Web demo generation is wired through bundle exec rake web:assets and emits:

  • GPT-2 assets under web/assets/gpt2

  • nanoGPT assets under web/assets/nanogpt (exported from Hugging Face checkpoint weights)

  • Stable Diffusion assets under web/assets/stable_diffusion (text encoder, UNet, VAE decoder ONNX files)

Examples coverage/parity status:

  • Current coverage/parity gates validate full examples export and ORT runtime parity across the benchmark model set.

Current MLX::ONNX.graph_ir_to_onnx_json / MLX::ONNX.export_onnx_json scope:

  • Elementwise ops: Add, Subtract, Multiply, Divide, Maximum, Minimum, Power.

  • Unary/activation ops: Exp, Log, Sin, Cos, Erf, Sqrt, Abs, Floor, Negative, Relu, Sigmoid, Tanh.

  • Square (lowered as Mul with identical inputs).

  • Softmax (when exported as a direct Softmax node by MLX tracing).

  • Type/compare/select ops: AsType (to Cast), Greater, Less, Equal (with equal_nan=false), and Select (to Where).

  • Full (current traced form) lowered as identity on broadcasted fill tensors.

  • Matmul and AddMM (to Gemm).

  • Convolution (including traced conv1d/conv2d/conv3d and conv_general with flip == false) lowered via layout transposes around ONNX Conv with mapped strides/pads/dilations/group attributes.

  • conv_transpose1d/conv_transpose2d/conv_transpose3d traces (exported as Convolution with flip == true) lowered to ONNX ConvTranspose with derived pads/output_padding attributes.

  • Shape ops: Transpose (perm attribute), Reshape, Flatten, Unflatten, Squeeze, ExpandDims (to Unsqueeze), and Broadcast (to Expand) using generated int64 initializer inputs for shape/axes.

  • Indexing ops: Gather, GatherAxis (to GatherElements), Slice, Split, and AsStrided (current traced pattern to Gather).

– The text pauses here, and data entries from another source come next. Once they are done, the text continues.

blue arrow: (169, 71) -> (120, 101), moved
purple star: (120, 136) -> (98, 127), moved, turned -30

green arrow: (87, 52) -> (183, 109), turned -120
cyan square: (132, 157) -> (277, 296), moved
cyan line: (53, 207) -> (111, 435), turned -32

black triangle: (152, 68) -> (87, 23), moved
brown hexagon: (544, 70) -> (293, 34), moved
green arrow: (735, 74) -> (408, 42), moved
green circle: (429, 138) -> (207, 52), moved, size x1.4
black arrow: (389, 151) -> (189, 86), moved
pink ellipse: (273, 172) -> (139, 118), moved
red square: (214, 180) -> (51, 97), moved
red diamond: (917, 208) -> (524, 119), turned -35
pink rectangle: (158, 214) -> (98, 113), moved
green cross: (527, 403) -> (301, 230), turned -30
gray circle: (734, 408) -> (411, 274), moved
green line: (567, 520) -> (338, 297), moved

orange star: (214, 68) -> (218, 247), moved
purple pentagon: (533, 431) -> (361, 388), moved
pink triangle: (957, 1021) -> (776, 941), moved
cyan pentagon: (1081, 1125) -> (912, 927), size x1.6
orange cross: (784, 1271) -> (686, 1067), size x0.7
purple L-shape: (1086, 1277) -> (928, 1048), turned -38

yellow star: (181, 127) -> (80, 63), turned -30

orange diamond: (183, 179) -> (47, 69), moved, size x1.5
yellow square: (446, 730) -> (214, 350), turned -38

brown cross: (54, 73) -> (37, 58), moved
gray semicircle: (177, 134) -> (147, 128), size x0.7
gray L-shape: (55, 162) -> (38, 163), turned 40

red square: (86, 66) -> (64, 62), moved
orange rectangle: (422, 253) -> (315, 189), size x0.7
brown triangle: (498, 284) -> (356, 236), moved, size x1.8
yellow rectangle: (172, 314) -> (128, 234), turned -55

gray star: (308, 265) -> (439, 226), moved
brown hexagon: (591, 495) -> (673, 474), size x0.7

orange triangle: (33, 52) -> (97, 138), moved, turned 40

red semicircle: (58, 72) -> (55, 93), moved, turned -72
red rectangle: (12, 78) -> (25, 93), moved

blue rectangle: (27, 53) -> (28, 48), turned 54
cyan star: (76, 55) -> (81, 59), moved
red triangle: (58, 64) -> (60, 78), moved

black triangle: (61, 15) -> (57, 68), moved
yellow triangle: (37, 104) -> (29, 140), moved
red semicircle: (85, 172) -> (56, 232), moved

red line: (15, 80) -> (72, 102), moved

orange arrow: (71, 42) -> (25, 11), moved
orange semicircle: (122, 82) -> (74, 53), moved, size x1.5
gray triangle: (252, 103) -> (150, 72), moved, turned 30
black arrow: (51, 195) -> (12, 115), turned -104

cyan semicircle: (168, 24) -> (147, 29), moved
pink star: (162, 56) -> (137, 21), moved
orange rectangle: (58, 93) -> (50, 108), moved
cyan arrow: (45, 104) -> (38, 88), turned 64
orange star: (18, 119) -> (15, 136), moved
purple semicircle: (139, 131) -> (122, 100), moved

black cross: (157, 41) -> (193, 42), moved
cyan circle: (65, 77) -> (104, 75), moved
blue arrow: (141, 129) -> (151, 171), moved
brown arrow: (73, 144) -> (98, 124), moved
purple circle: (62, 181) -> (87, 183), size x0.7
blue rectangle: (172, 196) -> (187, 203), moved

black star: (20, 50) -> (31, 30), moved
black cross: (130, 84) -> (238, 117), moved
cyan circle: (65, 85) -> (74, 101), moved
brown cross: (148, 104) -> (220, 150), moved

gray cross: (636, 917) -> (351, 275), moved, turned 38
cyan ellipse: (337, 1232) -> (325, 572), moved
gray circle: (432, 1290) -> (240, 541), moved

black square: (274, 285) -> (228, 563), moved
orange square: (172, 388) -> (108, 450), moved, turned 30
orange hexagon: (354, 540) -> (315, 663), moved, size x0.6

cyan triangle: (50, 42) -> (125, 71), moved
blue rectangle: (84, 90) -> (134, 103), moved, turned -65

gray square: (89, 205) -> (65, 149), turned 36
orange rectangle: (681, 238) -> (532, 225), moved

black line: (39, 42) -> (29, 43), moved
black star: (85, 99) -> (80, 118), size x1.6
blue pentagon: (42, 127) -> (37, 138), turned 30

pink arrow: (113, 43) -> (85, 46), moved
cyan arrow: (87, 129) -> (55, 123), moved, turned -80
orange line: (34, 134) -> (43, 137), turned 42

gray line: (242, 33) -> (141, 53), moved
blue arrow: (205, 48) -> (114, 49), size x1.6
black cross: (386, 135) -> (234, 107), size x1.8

  • Concatenate (to Concat) when exported with explicit axis form arguments == [axis].

  • Pad (constant mode).

  • Scan for CumSum lowering.

  • ScatterAxis (from put_along_axis) to ONNX ScatterElements for update mode.

  • Reductions via MLX Reduce code mapping: 0/1 (all/any) are lowered via cast decomposition Cast(BOOL) -> Cast(INT64) -> ReduceMin/ReduceMax -> Cast(BOOL). 2 -> ReduceSum, 3 -> ReduceProd, 4 -> ReduceMin, 5 -> ReduceMax.

  • LogSumExp (to ReduceLogSumExp) and ArgReduce (to ArgMin/ArgMax + cast).

  • Arange lowered as ONNX initializer-backed constants.

  • graph_ir_to_onnx and export_onnx support optional ONNX external-data emission for initializers via external_data: true on path-like targets, with external_data_size_threshold and external_data_file controls.

  • Constants/initializers are lowered for bool/integer/float dtypes.

  • complex64 initializers are lowered via explicit JSON marker encoding in stubs and converted to ONNX COMPLEX64 tensors during export.

  • For JSON graph payloads, complex64 constant leaves may be provided as marker objects {"__mlx_complex__": [real, imag]} or Ruby-style complex literal strings (for example "1.0+2.0i").

Known constraints/caveats:

  • Convolution with flip == false and non-unit input_dilation is unsupported.

  • Flatten requires known static input shape metadata.

  • Some lowerings (for example Gather, GatherAxis, Pad, LogSumExp) require known static shapes from Graph IR metadata.

  • Scan lowering currently supports CumSum-compatible reduce_type only.

  • Harness input tensor building does not currently support complex64 input tensors.